▸ TEXT SECTION:
+++++
Seeger was born May 3, 1919, in New York to Charles and Constance Seeger, classically trained musicians and intellectuals descended from early New England settlers.

His Harvard-educated, left wing father had resigned the previous year from the University of California at Berkeley, where he was a professor of musicology. The departure was linked to his status as a conscientious objector during World War I.

When he was 8, his parents divorced. He was given a ukulele that year and later bought a used banjo. He discovered the five-string banjo in 1936, the year he graduated from high school in Connecticut, and played guitar and mandolin as well.

Seeger entered Harvard University in the same class as John F. Kennedy, the future president. He dropped out after two years in 1938 when poor grades cost him a partial scholarship.

After leaving, he made a failed effort to find a newspaper job in New York. He then met Huddie Ledbetter, better known as Lead Belly, whose 12-string guitar-playing influenced his style.

In 1940, he was introduced to Guthrie when they both performed at a fundraiser for California migrant workers. The two became friends and made a road trip to Oklahoma and Texas, bartering their music for meals.
+++++
▸ PROBLEM SET:
1: Answer from the text about Seeger:
(a) What instrument was Seeger given the year his parents divorced?
(b) In what year did he drop out of Harvard?
(c) On the road trip with Guthrie, what did the two trade their music for?
2: Can you extend the text about Seeger past its last sentence?
The records aren't needed for anything here.
+++++
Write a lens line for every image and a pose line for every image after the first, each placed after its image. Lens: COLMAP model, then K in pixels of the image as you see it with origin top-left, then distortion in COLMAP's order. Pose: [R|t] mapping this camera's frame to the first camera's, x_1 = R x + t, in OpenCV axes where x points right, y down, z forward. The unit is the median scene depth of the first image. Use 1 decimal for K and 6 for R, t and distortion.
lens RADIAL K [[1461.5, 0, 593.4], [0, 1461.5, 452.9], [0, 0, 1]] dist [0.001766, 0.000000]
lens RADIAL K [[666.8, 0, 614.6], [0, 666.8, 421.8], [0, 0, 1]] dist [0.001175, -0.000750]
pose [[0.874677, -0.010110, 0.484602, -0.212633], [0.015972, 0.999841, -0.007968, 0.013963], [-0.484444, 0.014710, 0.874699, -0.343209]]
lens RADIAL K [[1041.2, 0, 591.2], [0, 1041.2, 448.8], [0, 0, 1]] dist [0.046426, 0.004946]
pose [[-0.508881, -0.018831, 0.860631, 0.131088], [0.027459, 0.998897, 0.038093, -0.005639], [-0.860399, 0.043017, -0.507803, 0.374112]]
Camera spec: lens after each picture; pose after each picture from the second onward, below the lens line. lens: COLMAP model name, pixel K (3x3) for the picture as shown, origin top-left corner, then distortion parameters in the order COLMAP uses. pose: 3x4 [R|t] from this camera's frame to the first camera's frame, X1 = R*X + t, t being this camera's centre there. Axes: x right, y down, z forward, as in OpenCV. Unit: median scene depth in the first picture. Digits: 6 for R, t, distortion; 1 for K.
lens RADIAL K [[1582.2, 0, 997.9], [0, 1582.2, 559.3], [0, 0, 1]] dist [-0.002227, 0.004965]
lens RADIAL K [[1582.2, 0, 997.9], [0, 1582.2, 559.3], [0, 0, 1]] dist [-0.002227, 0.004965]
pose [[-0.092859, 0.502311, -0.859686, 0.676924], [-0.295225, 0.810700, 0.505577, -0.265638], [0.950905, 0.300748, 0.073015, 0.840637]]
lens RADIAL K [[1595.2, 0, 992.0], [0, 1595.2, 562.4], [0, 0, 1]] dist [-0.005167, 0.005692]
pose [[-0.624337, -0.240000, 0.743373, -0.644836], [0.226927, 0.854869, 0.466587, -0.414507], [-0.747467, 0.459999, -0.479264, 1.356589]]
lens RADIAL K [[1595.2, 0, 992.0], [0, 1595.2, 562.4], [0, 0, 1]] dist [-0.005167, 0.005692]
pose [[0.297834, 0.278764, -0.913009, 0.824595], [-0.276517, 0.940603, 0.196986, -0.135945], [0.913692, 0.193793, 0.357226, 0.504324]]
+++++
▸ EXERCISE ANSWERS:
1:
(a) A ukulele
(b) 1938
(c) Meals

2:
Seeger also began singing with Lee Hays, a Southerner who co-wrote “If I Had a Hammer.” They formed the Almanac Singers, later joined by Guthrie. The group’s protest songs fell out of favor as the U.S. prepared to enter World War II.

Drafted into the U.S. Army, where he served for 3 ½ years, Seeger married Toshi Ohta in New York’s Greenwich Village while home on leave in 1943. Ohta served as Seeger’s manager, and he credited her for his career success. She died in July 2013, at 91.

Seeger also formed the Weavers with Hays, Ronnie Gilbert and Fred Hellerman. “Goodnight Irene” and other songs by the group, such as “Kisses Sweeter Than Wine” and “On Top of Old Smokey,” helped nudge folk music beyond cult status.

The success was fleeting. Bookings nose-dived after Seeger’s name was published in “Red Channels,” a newsletter purporting to show “communist influence” in radio and television, and the group disbanded in 1953.

The Weavers reunited for a concert at New York’s Carnegie Hall in 1955. Seeger left again in 1958 to protest the group’s decision to perform for a cigarette commercial. He turned to touring colleges on his own.

Seeger’s ties to communism began in 1936, when he joined the Young Communist League. Six years later, he became a member of the Communist Party USA. He belonged to the party until 1949.

When the House Committee on Un-American Activities subpoenaed him in 1955, Seeger wouldn’t discuss his political views and declined to invoke his Fifth Amendment right against self-incrimination. The panel cited him for contempt, and he was blacklisted until an appeals court dismissed the case in 1962.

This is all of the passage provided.